* _Instructions for the task_
One exact copy of the listing is needed. It should contain no pictures.

□ □ □ □ □ □ □

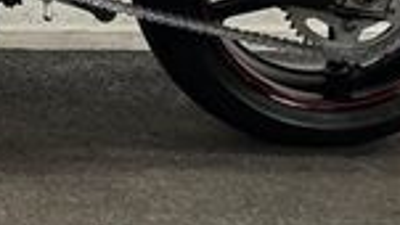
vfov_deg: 9.4
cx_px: -101
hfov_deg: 16.9
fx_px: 1273
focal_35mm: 120
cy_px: -249
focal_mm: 5.1
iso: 125
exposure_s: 1/100
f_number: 1.6
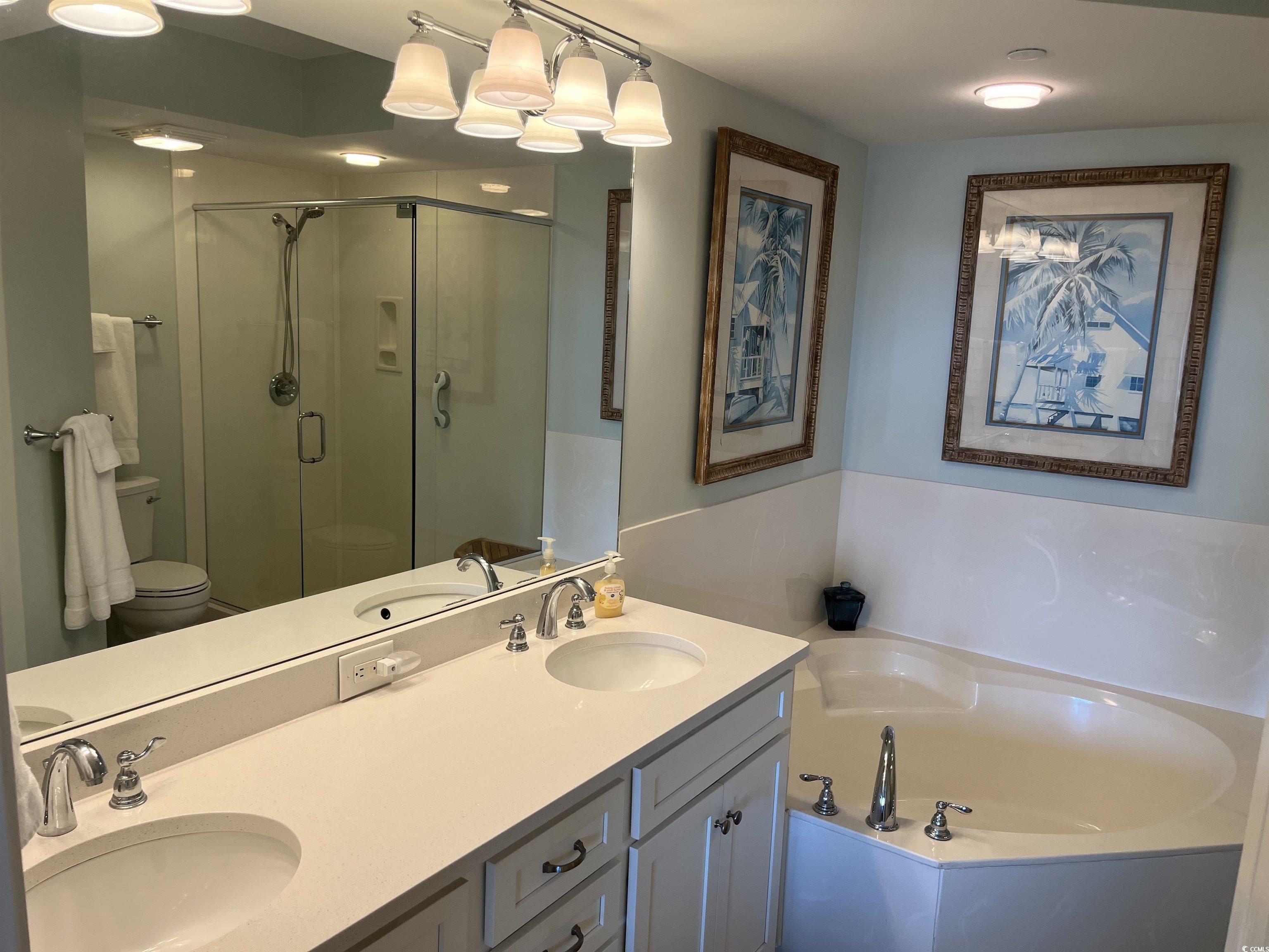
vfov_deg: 53.1
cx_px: 634
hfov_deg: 67.3
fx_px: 953
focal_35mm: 26
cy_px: 476
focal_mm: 5.1
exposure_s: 1/120
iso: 80
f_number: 1.6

□ □ □ □ □ □ □

* _Expected answer_
vfov_deg: 9.4
cx_px: -101
hfov_deg: 16.9
fx_px: 1273
focal_35mm: 120
cy_px: -249
focal_mm: 5.1
iso: 125
exposure_s: 1/100
f_number: 1.6
vfov_deg: 53.1
cx_px: 634
hfov_deg: 67.3
fx_px: 953
focal_35mm: 26
cy_px: 476
focal_mm: 5.1
exposure_s: 1/120
iso: 80
f_number: 1.6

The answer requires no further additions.